──────── Given material

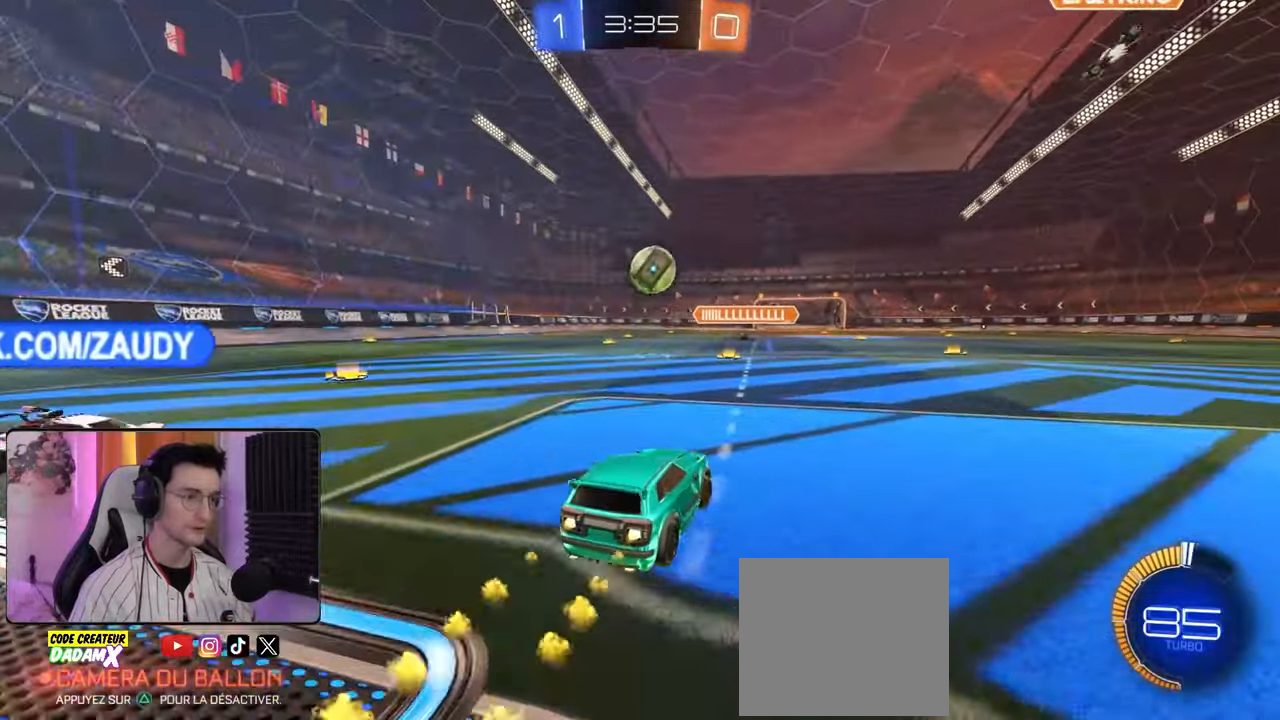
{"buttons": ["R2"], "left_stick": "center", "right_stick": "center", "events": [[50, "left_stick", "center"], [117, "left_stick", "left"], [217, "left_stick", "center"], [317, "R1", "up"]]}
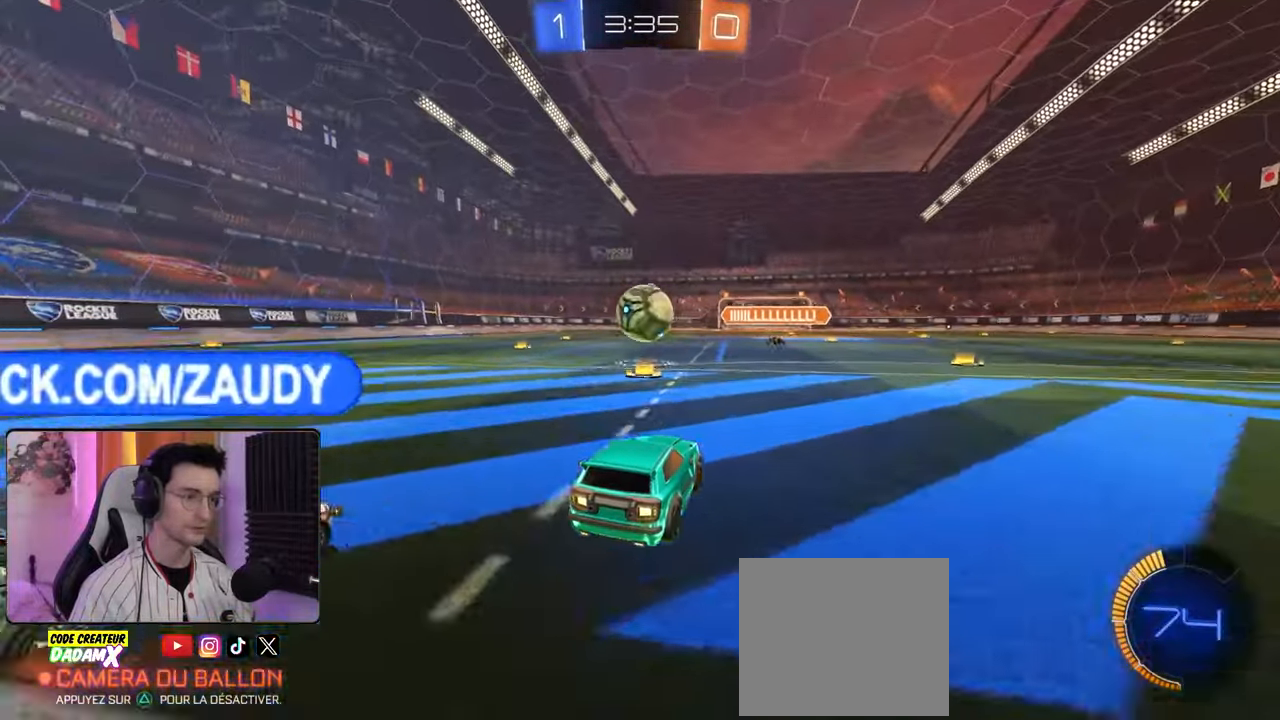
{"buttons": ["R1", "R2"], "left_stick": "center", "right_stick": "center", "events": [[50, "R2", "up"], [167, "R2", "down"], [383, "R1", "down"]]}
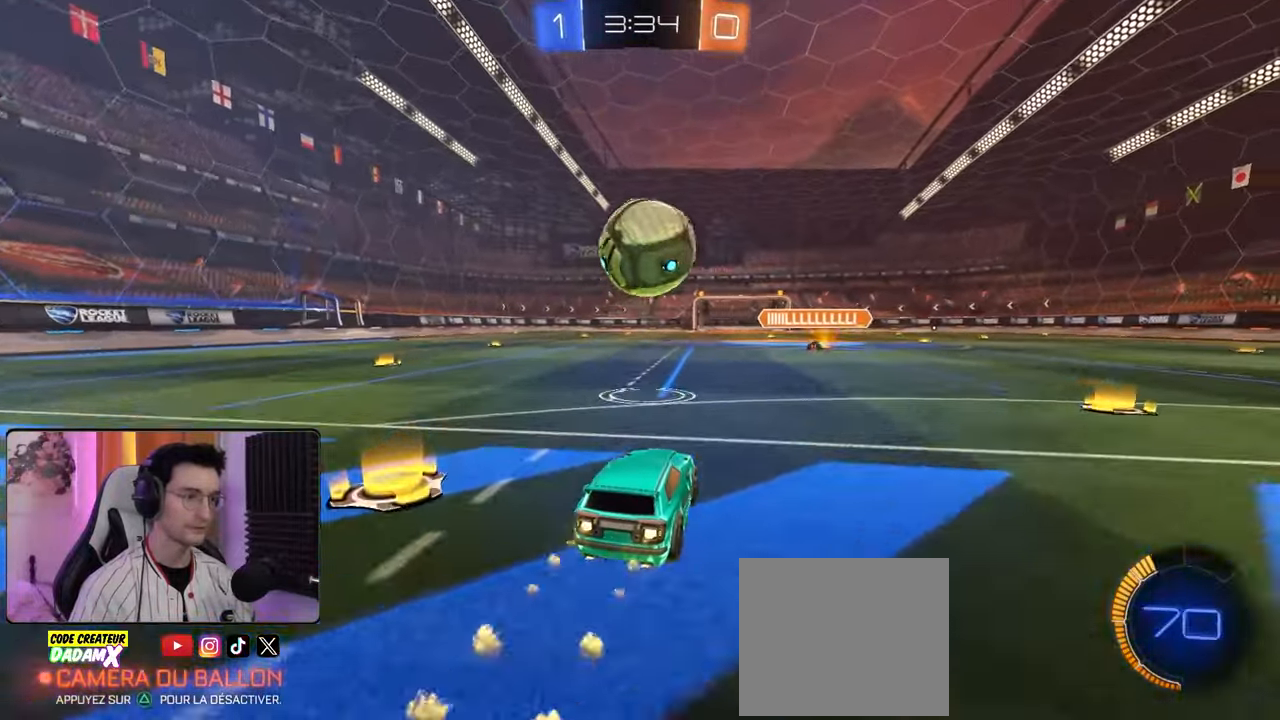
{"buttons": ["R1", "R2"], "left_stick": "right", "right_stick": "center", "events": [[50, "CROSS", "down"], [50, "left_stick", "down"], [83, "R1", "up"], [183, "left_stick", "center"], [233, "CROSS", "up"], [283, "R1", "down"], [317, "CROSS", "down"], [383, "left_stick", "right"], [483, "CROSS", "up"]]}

────────────────

> **Task prompt**: Transcribe the listing above in full. Pictures are not part of the copy.

> **Answer to this task**:
{"buttons": ["R2"], "left_stick": "center", "right_stick": "center", "events": [[50, "left_stick", "center"], [117, "left_stick", "left"], [217, "left_stick", "center"], [317, "R1", "up"]]}
{"buttons": ["R1", "R2"], "left_stick": "center", "right_stick": "center", "events": [[50, "R2", "up"], [167, "R2", "down"], [383, "R1", "down"]]}
{"buttons": ["R1", "R2"], "left_stick": "right", "right_stick": "center", "events": [[50, "CROSS", "down"], [50, "left_stick", "down"], [83, "R1", "up"], [183, "left_stick", "center"], [233, "CROSS", "up"], [283, "R1", "down"], [317, "CROSS", "down"], [383, "left_stick", "right"], [483, "CROSS", "up"]]}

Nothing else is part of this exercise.